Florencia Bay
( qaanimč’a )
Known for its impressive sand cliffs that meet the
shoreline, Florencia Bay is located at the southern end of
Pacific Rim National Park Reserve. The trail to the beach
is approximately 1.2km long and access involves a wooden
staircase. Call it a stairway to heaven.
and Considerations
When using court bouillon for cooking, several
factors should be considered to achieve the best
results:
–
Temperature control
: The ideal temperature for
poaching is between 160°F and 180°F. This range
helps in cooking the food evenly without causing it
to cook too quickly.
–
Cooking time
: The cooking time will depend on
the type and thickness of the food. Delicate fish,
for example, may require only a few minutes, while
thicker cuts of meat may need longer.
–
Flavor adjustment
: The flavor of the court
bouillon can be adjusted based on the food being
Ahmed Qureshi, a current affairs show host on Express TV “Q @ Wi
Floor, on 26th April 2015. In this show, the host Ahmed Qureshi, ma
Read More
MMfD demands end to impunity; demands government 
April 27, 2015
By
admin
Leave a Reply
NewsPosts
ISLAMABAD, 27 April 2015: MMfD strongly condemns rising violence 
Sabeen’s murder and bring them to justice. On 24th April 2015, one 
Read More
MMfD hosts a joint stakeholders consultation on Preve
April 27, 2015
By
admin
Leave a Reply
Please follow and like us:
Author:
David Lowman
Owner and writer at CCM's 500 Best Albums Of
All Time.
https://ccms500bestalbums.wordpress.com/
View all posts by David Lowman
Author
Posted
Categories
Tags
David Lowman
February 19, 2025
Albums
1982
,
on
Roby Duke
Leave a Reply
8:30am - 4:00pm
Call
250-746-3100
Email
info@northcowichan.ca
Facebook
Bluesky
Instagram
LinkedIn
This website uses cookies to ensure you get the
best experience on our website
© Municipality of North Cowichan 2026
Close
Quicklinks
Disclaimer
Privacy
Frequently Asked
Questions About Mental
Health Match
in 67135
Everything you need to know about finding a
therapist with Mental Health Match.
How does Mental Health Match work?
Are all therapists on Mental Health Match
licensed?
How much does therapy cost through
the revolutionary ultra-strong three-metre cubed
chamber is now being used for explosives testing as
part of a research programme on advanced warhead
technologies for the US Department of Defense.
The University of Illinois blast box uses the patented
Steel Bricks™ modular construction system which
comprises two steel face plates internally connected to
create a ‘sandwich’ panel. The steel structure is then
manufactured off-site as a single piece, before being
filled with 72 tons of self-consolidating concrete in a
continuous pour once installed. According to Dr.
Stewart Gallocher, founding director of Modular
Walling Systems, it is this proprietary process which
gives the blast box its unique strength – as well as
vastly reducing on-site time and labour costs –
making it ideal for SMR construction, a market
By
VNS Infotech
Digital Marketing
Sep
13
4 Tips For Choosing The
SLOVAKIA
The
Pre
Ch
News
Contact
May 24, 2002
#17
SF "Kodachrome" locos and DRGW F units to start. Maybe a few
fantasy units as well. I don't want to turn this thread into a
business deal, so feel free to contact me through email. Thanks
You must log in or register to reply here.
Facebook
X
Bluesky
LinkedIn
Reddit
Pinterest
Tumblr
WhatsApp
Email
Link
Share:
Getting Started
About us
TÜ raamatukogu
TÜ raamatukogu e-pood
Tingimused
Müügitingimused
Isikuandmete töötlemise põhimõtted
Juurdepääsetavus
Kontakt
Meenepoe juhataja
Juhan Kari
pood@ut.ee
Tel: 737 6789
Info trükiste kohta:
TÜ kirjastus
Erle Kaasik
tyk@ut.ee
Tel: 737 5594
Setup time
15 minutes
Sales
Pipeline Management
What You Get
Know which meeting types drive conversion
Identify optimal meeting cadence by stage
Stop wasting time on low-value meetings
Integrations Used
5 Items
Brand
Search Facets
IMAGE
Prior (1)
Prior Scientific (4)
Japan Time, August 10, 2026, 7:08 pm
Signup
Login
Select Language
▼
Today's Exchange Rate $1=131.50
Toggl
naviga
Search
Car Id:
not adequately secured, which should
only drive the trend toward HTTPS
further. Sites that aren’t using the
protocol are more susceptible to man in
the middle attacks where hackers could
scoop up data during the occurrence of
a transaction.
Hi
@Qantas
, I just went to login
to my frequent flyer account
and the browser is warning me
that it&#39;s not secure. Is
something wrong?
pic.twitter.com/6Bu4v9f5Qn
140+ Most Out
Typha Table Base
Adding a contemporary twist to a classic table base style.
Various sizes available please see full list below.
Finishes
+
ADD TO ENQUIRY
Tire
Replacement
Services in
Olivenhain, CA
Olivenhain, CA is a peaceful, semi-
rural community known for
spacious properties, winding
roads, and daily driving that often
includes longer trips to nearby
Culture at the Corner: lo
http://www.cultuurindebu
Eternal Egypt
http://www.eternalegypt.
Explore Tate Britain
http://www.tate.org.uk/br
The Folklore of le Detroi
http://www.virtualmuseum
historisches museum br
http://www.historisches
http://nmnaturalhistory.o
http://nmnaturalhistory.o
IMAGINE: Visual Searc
★ ★ ★ ★ ★ ★ ★
--- EXERCISE REQUIREMENTS ---
Rewrite the material above, swapping every occurrence of "Florencia Bay" for "Florencia Beach" and leaving everything else unchanged.

--- PROBLEM SOLUTION ---
Florencia Beach
( qaanimč’a )
Known for its impressive sand cliffs that meet the
shoreline, Florencia Beach is located at the southern end of
Pacific Rim National Park Reserve. The trail to the beach
is approximately 1.2km long and access involves a wooden
staircase. Call it a stairway to heaven.
and Considerations
When using court bouillon for cooking, several
factors should be considered to achieve the best
results:
–
Temperature control
: The ideal temperature for
poaching is between 160°F and 180°F. This range
helps in cooking the food evenly without causing it
to cook too quickly.
–
Cooking time
: The cooking time will depend on
the type and thickness of the food. Delicate fish,
for example, may require only a few minutes, while
thicker cuts of meat may need longer.
–
Flavor adjustment
: The flavor of the court
bouillon can be adjusted based on the food being
Ahmed Qureshi, a current affairs show host on Express TV “Q @ Wi
Floor, on 26th April 2015. In this show, the host Ahmed Qureshi, ma
Read More
MMfD demands end to impunity; demands government 
April 27, 2015
By
admin
Leave a Reply
NewsPosts
ISLAMABAD, 27 April 2015: MMfD strongly condemns rising violence 
Sabeen’s murder and bring them to justice. On 24th April 2015, one 
Read More
MMfD hosts a joint stakeholders consultation on Preve
April 27, 2015
By
admin
Leave a Reply
Please follow and like us:
Author:
David Lowman
Owner and writer at CCM's 500 Best Albums Of
All Time.
https://ccms500bestalbums.wordpress.com/
View all posts by David Lowman
Author
Posted
Categories
Tags
David Lowman
February 19, 2025
Albums
1982
,
on
Roby Duke
Leave a Reply
8:30am - 4:00pm
Call
250-746-3100
Email
info@northcowichan.ca
Facebook
Bluesky
Instagram
LinkedIn
This website uses cookies to ensure you get the
best experience on our website
© Municipality of North Cowichan 2026
Close
Quicklinks
Disclaimer
Privacy
Frequently Asked
Questions About Mental
Health Match
in 67135
Everything you need to know about finding a
therapist with Mental Health Match.
How does Mental Health Match work?
Are all therapists on Mental Health Match
licensed?
How much does therapy cost through
the revolutionary ultra-strong three-metre cubed
chamber is now being used for explosives testing as
part of a research programme on advanced warhead
technologies for the US Department of Defense.
The University of Illinois blast box uses the patented
Steel Bricks™ modular construction system which
comprises two steel face plates internally connected to
create a ‘sandwich’ panel. The steel structure is then
manufactured off-site as a single piece, before being
filled with 72 tons of self-consolidating concrete in a
continuous pour once installed. According to Dr.
Stewart Gallocher, founding director of Modular
Walling Systems, it is this proprietary process which
gives the blast box its unique strength – as well as
vastly reducing on-site time and labour costs –
making it ideal for SMR construction, a market
By
VNS Infotech
Digital Marketing
Sep
13
4 Tips For Choosing The
SLOVAKIA
The
Pre
Ch
News
Contact
May 24, 2002
#17
SF "Kodachrome" locos and DRGW F units to start. Maybe a few
fantasy units as well. I don't want to turn this thread into a
business deal, so feel free to contact me through email. Thanks
You must log in or register to reply here.
Facebook
X
Bluesky
LinkedIn
Reddit
Pinterest
Tumblr
WhatsApp
Email
Link
Share:
Getting Started
About us
TÜ raamatukogu
TÜ raamatukogu e-pood
Tingimused
Müügitingimused
Isikuandmete töötlemise põhimõtted
Juurdepääsetavus
Kontakt
Meenepoe juhataja
Juhan Kari
pood@ut.ee
Tel: 737 6789
Info trükiste kohta:
TÜ kirjastus
Erle Kaasik
tyk@ut.ee
Tel: 737 5594
Setup time
15 minutes
Sales
Pipeline Management
What You Get
Know which meeting types drive conversion
Identify optimal meeting cadence by stage
Stop wasting time on low-value meetings
Integrations Used
5 Items
Brand
Search Facets
IMAGE
Prior (1)
Prior Scientific (4)
Japan Time, August 10, 2026, 7:08 pm
Signup
Login
Select Language
▼
Today's Exchange Rate $1=131.50
Toggl
naviga
Search
Car Id:
not adequately secured, which should
only drive the trend toward HTTPS
further. Sites that aren’t using the
protocol are more susceptible to man in
the middle attacks where hackers could
scoop up data during the occurrence of
a transaction.
Hi
@Qantas
, I just went to login
to my frequent flyer account
and the browser is warning me
that it&#39;s not secure. Is
something wrong?
pic.twitter.com/6Bu4v9f5Qn
140+ Most Out
Typha Table Base
Adding a contemporary twist to a classic table base style.
Various sizes available please see full list below.
Finishes
+
ADD TO ENQUIRY
Tire
Replacement
Services in
Olivenhain, CA
Olivenhain, CA is a peaceful, semi-
rural community known for
spacious properties, winding
roads, and daily driving that often
includes longer trips to nearby
Culture at the Corner: lo
http://www.cultuurindebu
Eternal Egypt
http://www.eternalegypt.
Explore Tate Britain
http://www.tate.org.uk/br
The Folklore of le Detroi
http://www.virtualmuseum
historisches museum br
http://www.historisches
http://nmnaturalhistory.o
http://nmnaturalhistory.o
IMAGINE: Visual Searc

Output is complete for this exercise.